If there is no script available to parse this, I am tempted to write one, over the next while (time is not always available to me), that would be in multiple parts:
1) Read the forecast every few hours (for those websites with cron capability), or at explicit stimulation by a function call via a web-page include. (You could have something on a windows box that goes to a url of your choice periodically). The forecast would be read and put not into a table but would generate a PHP script that contained the XML output, with the following additions, in a series of arrays:
day of week in local time zone, as best as PHP can determine it from UTC
day of month in local time zone, as best as PHP can determine it from UTC
month of year in local time zone, as best as PHP can determine it from UTC
year in local time zone, as best as PHP can determine it from UTC
hour in local time zone, as best as PHP can determine it from UTC
minute in local time zone, as best as PHP can determine it from UTC
suggested icon to use from the Carter Lake set that everyone seems to use. (this will be the trickiest part and most subjective.

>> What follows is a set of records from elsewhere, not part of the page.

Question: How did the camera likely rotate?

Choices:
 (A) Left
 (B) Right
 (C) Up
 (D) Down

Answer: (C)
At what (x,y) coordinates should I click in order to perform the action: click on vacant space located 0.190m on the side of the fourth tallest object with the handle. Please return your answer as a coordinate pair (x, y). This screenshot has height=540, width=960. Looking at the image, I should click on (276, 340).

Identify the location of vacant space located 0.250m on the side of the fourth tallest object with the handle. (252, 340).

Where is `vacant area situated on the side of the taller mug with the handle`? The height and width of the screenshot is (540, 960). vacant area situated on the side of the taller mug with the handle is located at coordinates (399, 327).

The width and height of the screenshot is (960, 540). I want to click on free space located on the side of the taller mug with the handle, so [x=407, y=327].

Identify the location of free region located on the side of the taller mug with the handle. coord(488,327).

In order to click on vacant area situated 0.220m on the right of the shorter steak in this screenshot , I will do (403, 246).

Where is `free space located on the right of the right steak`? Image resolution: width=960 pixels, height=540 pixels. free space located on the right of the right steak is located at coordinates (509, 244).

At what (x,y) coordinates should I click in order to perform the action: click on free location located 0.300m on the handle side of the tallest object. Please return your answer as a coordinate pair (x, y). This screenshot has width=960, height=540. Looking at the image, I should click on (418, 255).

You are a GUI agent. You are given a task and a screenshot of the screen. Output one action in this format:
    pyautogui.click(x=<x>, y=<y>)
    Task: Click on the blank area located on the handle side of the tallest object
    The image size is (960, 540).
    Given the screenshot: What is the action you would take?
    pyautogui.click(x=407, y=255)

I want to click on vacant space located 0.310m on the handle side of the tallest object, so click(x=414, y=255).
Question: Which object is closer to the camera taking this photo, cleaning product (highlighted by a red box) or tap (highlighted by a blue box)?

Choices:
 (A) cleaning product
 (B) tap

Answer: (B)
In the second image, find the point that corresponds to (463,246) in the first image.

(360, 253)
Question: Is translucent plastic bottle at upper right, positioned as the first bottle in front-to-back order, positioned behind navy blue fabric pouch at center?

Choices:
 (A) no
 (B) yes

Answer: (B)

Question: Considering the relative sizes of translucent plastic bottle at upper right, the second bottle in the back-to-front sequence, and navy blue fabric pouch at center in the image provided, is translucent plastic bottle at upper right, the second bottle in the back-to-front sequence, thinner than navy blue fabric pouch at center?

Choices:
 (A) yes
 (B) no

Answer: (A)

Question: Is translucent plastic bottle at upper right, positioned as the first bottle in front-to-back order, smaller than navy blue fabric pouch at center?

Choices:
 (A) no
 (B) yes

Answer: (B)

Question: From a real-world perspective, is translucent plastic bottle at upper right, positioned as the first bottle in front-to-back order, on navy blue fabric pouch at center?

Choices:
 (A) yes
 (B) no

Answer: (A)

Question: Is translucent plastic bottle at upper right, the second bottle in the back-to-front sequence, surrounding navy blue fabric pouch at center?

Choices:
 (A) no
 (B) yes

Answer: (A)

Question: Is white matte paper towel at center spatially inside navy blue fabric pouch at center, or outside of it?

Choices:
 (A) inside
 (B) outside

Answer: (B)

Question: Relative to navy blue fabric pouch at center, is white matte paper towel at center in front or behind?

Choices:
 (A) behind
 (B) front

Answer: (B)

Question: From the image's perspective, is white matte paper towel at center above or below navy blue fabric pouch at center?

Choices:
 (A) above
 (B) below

At what point is 'rain likely' vs. 'rain possible' vs. 'slight chance of rain'
textual description of the forecast for this line. (this also will be tricky as it's subjective in some ways)
2) A script, that on being included, generates the typical 'row of graphics + text underneath' that weather websites have
3) A script, that on being included, generates a textual form of the above, as a series of lines.
Maybe #2 and #3 should be parts of #1, with the 'forecast graphics+small text row' and the 'text forecast list' generated one time, and those final results calculated... with a new pair of scripts that utilizes that information... dunno...
But before I even consider beginning this, I am curious as to if this already exists, and if it doesn't, if anyone else would find this useful. This will also be me teaching myself PHP (I know other languages quite well, this part looks fairly straightforward).